Google, of course, has also made a significant play for a more seamless collaboration experience, first announced at Google I/O. Allowing Google Meet calls to integrate right into a shared Google Doc or tag contacts in your workplace from that same document demonstrated just how much more is possible. Microsoft’s Teams update don’t answer those new features one-for-one, but its solutions are certainly built to overcome the same hurdles.
Herskowitz also pointed to the 850 apps that have integrated into the Teams app store that can be used in the context of a Teams meeting, chat, or channel.

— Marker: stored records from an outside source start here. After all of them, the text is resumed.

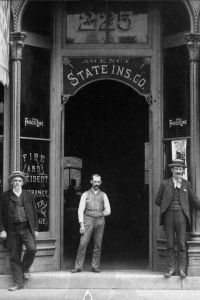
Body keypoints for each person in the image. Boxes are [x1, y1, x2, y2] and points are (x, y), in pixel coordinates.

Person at [155, 159, 200, 278]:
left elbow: (194, 199)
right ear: (172, 170)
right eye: (176, 169)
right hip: (169, 216)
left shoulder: (186, 184)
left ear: (183, 171)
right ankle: (170, 269)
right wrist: (166, 205)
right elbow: (157, 200)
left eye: (180, 169)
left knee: (181, 243)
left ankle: (181, 270)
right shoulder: (165, 184)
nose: (178, 171)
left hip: (181, 216)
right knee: (169, 243)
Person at [0, 171, 38, 291]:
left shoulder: (29, 195)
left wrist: (36, 228)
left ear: (23, 183)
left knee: (32, 249)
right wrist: (2, 230)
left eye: (19, 181)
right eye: (15, 181)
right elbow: (0, 215)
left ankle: (25, 268)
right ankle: (18, 284)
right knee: (14, 256)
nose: (17, 183)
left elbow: (35, 213)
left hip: (26, 228)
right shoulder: (5, 196)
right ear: (11, 182)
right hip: (11, 229)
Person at [71, 173, 111, 273]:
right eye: (95, 181)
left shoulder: (103, 195)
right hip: (87, 219)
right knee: (83, 242)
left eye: (98, 181)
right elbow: (80, 209)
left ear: (100, 182)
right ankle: (78, 266)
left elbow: (108, 210)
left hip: (100, 220)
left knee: (98, 244)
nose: (96, 183)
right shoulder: (85, 194)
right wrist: (81, 223)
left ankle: (95, 266)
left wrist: (100, 214)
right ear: (91, 182)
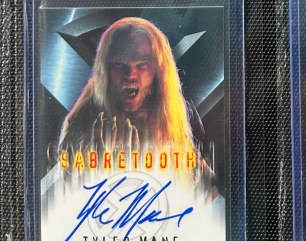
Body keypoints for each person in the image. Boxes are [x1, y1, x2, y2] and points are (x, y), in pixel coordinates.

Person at [58, 17, 207, 172]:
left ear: (158, 71)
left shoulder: (176, 116)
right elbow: (67, 176)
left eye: (142, 65)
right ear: (106, 70)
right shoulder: (84, 119)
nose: (130, 74)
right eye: (120, 65)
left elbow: (204, 181)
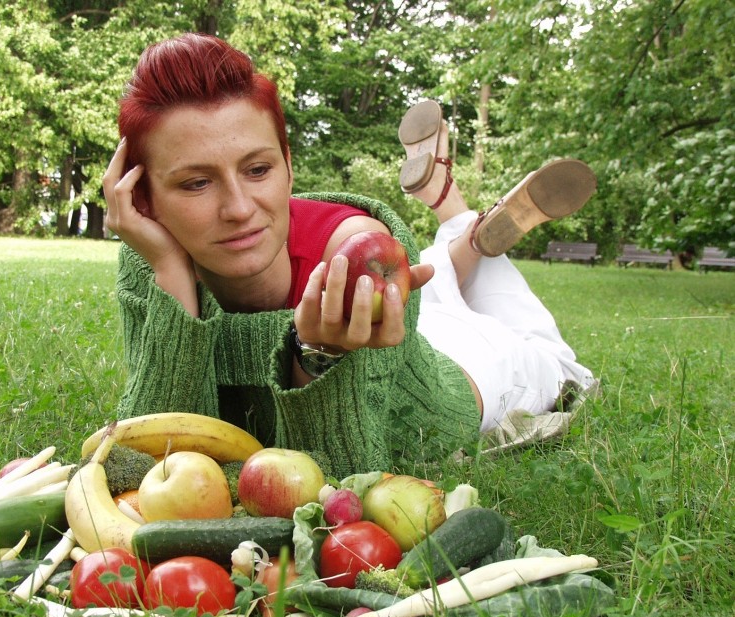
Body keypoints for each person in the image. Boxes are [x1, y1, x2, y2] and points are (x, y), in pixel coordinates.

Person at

Microsoft Teams desktop app updates
But that’s not all. Microsoft is also working on fleshing out the capabilities of Microsoft Teams apart from mobile devices. The desktop Teams app will finally have the ability to reply to a specific message in Teams, which has long been present in the corresponding iOS and Android apps. It works as you’d expect: Just click the three dots next to a message and then choose reply. The message will then show up in your reply text box, so everyone will see what was previously mentioned.

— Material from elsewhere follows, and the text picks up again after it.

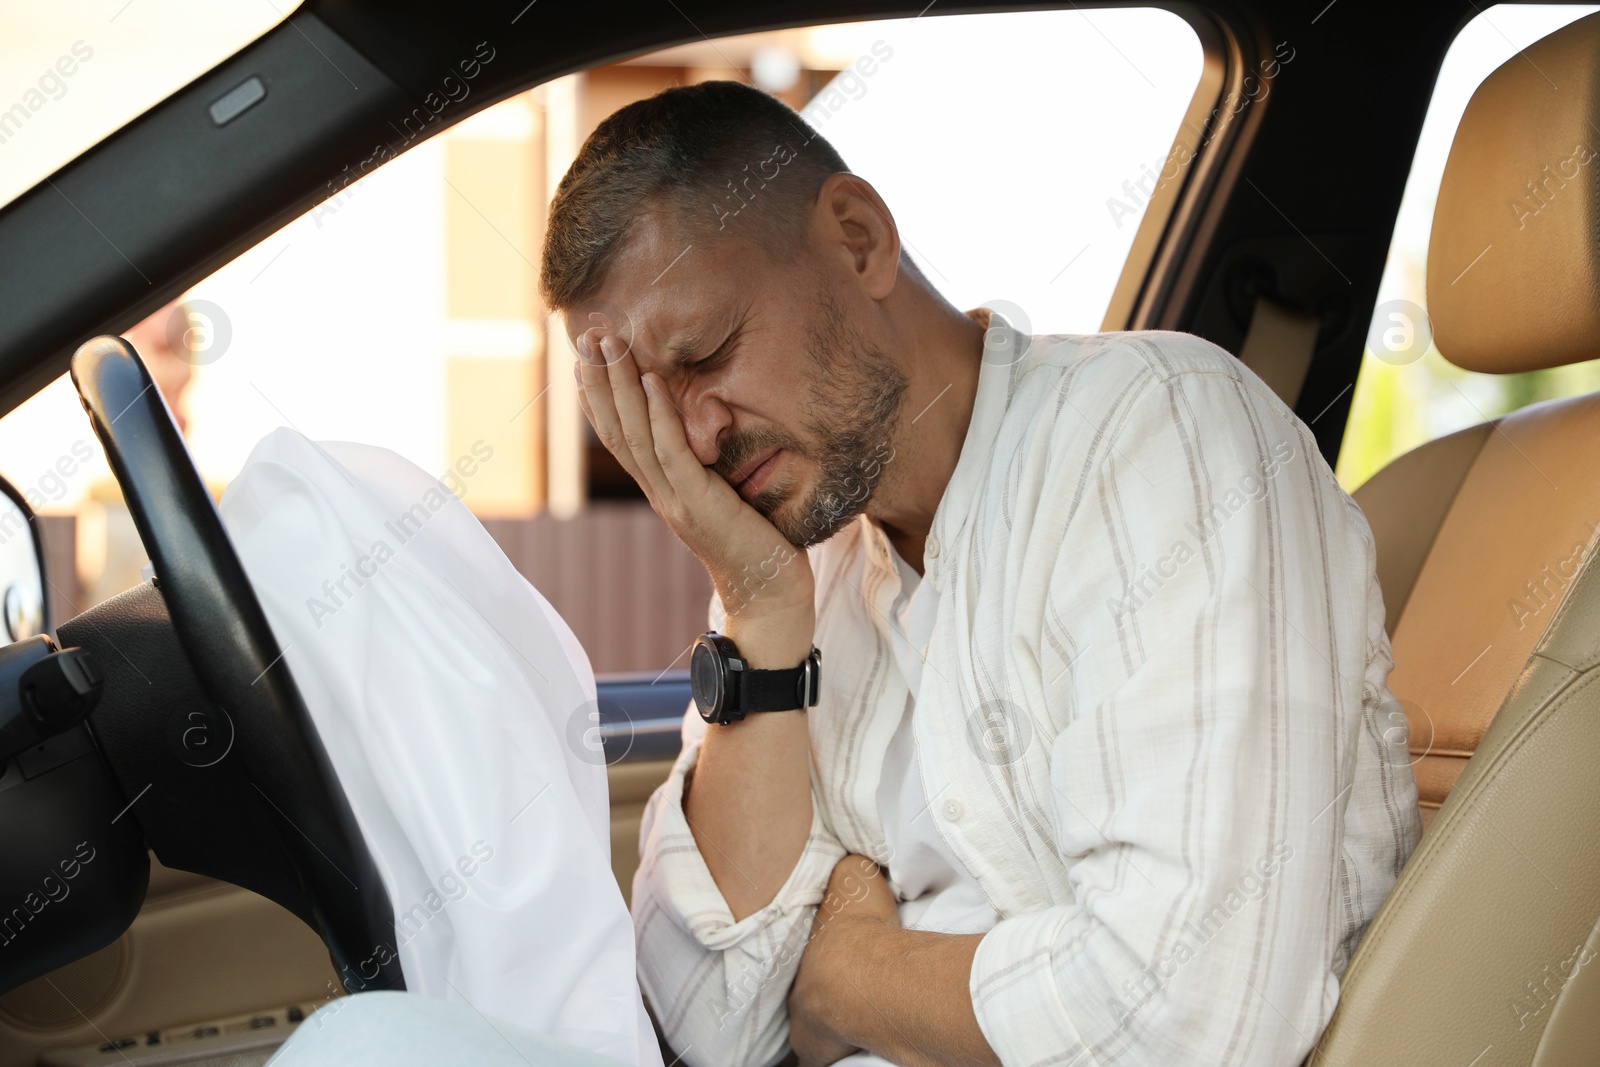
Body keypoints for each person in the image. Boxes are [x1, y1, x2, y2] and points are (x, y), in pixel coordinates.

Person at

As for the pin message feature, you can get to it by accessing the same ” . . . ” menu and then choosing Pin. Once a message is pinned, you’ll be able to drive awareness, provide chat members quick access to critical content, and stay in sync on important content.
Microsoft is also introducing new abilities to insert images and documents and a new ability to combine lines, text, and ink with collaborative diagrams. For more fun times, there are even reaction stickers and smoother mouse inking, too.
All these features will live in a new Fluent Toolbar and menu bar at the top of Whiteboard in Teams, helping you access things more easily and see what is going on.
Microsoft Teams Room updates
When it comes to updates for Teams Rooms, which is Microsoft’s purpose-built calling and meeting room solution, the biggest new feature is Front Row. With Front Row, Microsoft is moving the video gallery to the bottom of the screen so remote participants are face to face with those in the room. Meeting content also moves, so it is surrounded by contextual information like agenda, tasks, and notes. Even the chat moves to the left so that people can respond more easily.
Other than Front Row, Microsoft is also introducing new video layouts for Teams Rooms that will disperse the video gallery across multiple displays when content isn’t shared. The increased space means remote participants show up larger and more true to life. That pairs up with features like live reactions, spotlight, and the ability to pin multiple video streams (coming this fall) and chat bubbles when using the classic video grid layout, which have all been ported over from the desktop version of Teams.
Finally, Microsoft is bringing a new Teams Rooms experience for Surface Hub. The experience delivers on a modernized meeting stage, new Whiteboard app, Together Mode scenes, and PowerPoint Live. It will be coming this fall.